◆ The input ◆
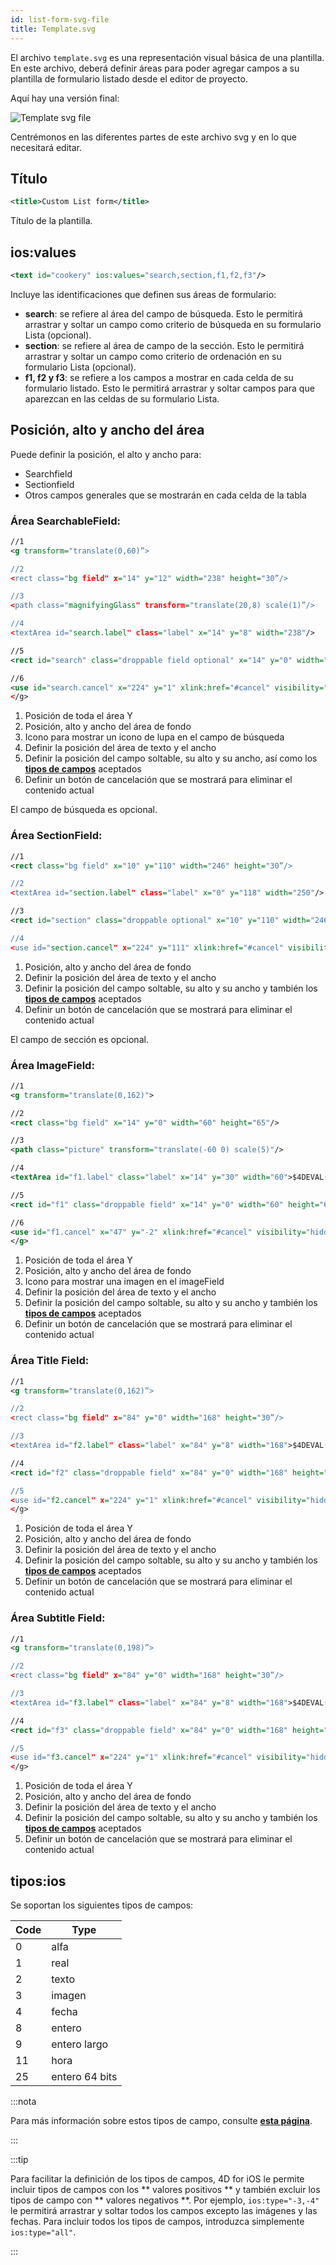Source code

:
 ```yaml
---
id: list-form-svg-file
title: Template.svg
---
```


El archivo `template.svg` es una representación visual básica de una plantilla. En este archivo, deberá definir áreas para poder agregar campos a su plantilla de formulario listado desde el editor de proyecto.

Aquí hay una versión final:

![Template svg file](img/template-svg-file.png)

Centrémonos en las diferentes partes de este archivo svg y en lo que necesitará editar.

## Título

```xml
<title>Custom List form</title>
```

Título de la plantilla.

## ios:values

```xml
<text id="cookery" ios:values="search,section,f1,f2,f3"/>
```

Incluye las identificaciones que definen sus áreas de formulario:

* **search**: se refiere al área del campo de búsqueda. Esto le permitirá arrastrar y soltar un campo como criterio de búsqueda en su formulario Lista (opcional).
* **section**: se refiere al área de campo de la sección. Esto le permitirá arrastrar y soltar un campo como criterio de ordenación en su formulario Lista (opcional).
* **f1, f2 y f3**: se refiere a los campos a mostrar en cada celda de su formulario listado. Esto le permitirá arrastrar y soltar campos para que aparezcan en las celdas de su formulario Lista.

## Posición, alto y ancho del área

Puede definir la posición, el alto y ancho para:

* Searchfield
* Sectionfield
* Otros campos generales que se mostrarán en cada celda de la tabla

### Área SearchableField:

```svg
//1
<g transform="translate(0,60)”>

//2
<rect class="bg field" x="14" y="12" width="238" height="30”/>

//3
<path class="magnifyingGlass" transform="translate(20,8) scale(1)”/>

//4
<textArea id="search.label" class="label" x="14" y="8" width="238"/>

//5
<rect id="search" class="droppable field optional" x="14" y="0" width="238" height="30" stroke-dasharray="5,2" ios:type="0,1,2,4,8,9,11,25,35"  ios:bind="searchableField"/>

//6
<use id="search.cancel" x="224" y="1" xlink:href="#cancel" visibility="hidden"/>
</g>
```

1. Posición de toda el área Y
2. Posición, alto y ancho del área de fondo
3. Icono para mostrar un icono de lupa en el campo de búsqueda
4. Definir la posición del área de texto y el ancho
5. Definir la posición del campo soltable, su alto y su ancho, así como los [**tipos de campos**](#iostypes) aceptados
6. Definir un botón de cancelación que se mostrará para eliminar el contenido actual

El campo de búsqueda es opcional.


### Área SectionField:

```svg
//1
<rect class="bg field" x="10" y="110" width="246" height="30”/>

//2
<textArea id="section.label" class="label" x="0" y="118" width="250"/>

//3
<rect id="section" class="droppable optional" x="10" y="110" width="246" height="30" stroke-dasharray="5,2" ios:type="0,1,2,4,8,9,11,25,35" ios:bind="sectionField”/>

//4
<use id="section.cancel" x="224" y="111" xlink:href="#cancel" visibility="hidden"/>
```

1. Posición, alto y ancho del área de fondo
2. Definir la posición del área de texto y el ancho
3. Definir la posición del campo soltable, su alto y su ancho y también los [**tipos de campos**](#iostypes) aceptados
4. Definir un botón de cancelación que se mostrará para eliminar el contenido actual

El campo de sección es opcional.

### Área ImageField:

```svg
//1
<g transform="translate(0,162)">

//2
<rect class="bg field" x="14" y="0" width="60" height="65"/>

//3
<path class="picture" transform="translate(-60 0) scale(5)"/>

//4
<textArea id="f1.label" class="label" x="14" y="30" width="60">$4DEVAL(:C991("picture"))</textArea>

//5
<rect id="f1" class="droppable field" x="14" y="0" width="60" height="65" stroke-dasharray="5,2" ios:type="3" ios:bind="fields[0]"/>

//6
<use id="f1.cancel" x="47" y="-2" xlink:href="#cancel" visibility="hidden"/>
</g>
```

1. Posición de toda el área Y
2. Posición, alto y ancho del área de fondo
3. Icono para mostrar una imagen en el imageField
4. Definir la posición del área de texto y el ancho
5. Definir la posición del campo soltable, su alto y su ancho y también los [**tipos de campos**](#iostypes) aceptados
6. Definir un botón de cancelación que se mostrará para eliminar el contenido actual

### Área Title Field:

```svg
//1
<g transform="translate(0,162)”>

//2
<rect class="bg field" x="84" y="0" width="168" height="30”/>

//3
<textArea id="f2.label" class="label" x="84" y="8" width="168">$4DEVAL(:C991("titleField"))</textArea>

//4
<rect id="f2" class="droppable field" x="84" y="0" width="168" height="30" stroke-dasharray="5,2" ios:type="0,1,2,4,8,9,11,25,35" ios:bind="fields[1]”/>

//5
<use id="f2.cancel" x="224" y="1" xlink:href="#cancel" visibility="hidden"/>
</g>
```

1. Posición de toda el área Y
2. Posición, alto y ancho del área de fondo
3. Definir la posición del área de texto y el ancho
4. Definir la posición del campo soltable, su alto y su ancho y también los [**tipos de campos**](#iostypes) aceptados
5. Definir un botón de cancelación que se mostrará para eliminar el contenido actual

### Área Subtitle Field:

```svg
//1
<g transform="translate(0,198)”>

//2
<rect class="bg field" x="84" y="0" width="168" height="30”/>

//3
<textArea id="f3.label" class="label" x="84" y="8" width="168">$4DEVAL(:C991("subtitleField"))</textArea>

//4
<rect id="f3" class="droppable field" x="84" y="0" width="168" height="30" stroke-dasharray="5,2" ios:type="0,1,2,4,8,9,11,25,35" ios:bind="fields[2]”/>

//5
<use id="f3.cancel" x="224" y="1" xlink:href="#cancel" visibility="hidden"/>
</g>
```

1. Posición de toda el área Y
2. Posición, alto y ancho del área de fondo
3. Definir la posición del área de texto y el ancho
4. Definir la posición del campo soltable, su alto y su ancho y también los [**tipos de campos**](#iostypes) aceptados
5. Definir un botón de cancelación que se mostrará para eliminar el contenido actual


## tipos:ios

Se soportan los siguientes tipos de campos:

| Code | Type           |
| ---- | -------------- |
| 0    | alfa           |
| 1    | real           |
| 2    | texto          |
| 3    | imagen         |
| 4    | fecha          |
| 8    | entero         |
| 9    | entero largo   |
| 11   | hora           |
| 25   | entero 64 bits |

:::nota

Para más información sobre estos tipos de campo, consulte [**esta página**](https://developer.4d.com/docs/en/Concepts/data-types.html).

:::

:::tip

Para facilitar la definición de los tipos de campos, 4D for iOS le permite incluir tipos de campos con los ** valores positivos ** y también excluir los tipos de campo con ** valores negativos **. Por ejemplo, `ios:type="-3,-4"` le permitirá arrastrar y soltar todos los campos excepto las imágenes y las fechas. Para incluir todos los tipos de campos, introduzca simplemente `ios:type="all"`.

:::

◆ Directions ◆
Each line with "translate" in it must be identified and copied from the material.

◆ Answer to this problem ◆
<g transform="translate(0,60)”>
<path class="magnifyingGlass" transform="translate(20,8) scale(1)”/>
<g transform="translate(0,162)">
<path class="picture" transform="translate(-60 0) scale(5)"/>
<g transform="translate(0,162)”>
<g transform="translate(0,198)”>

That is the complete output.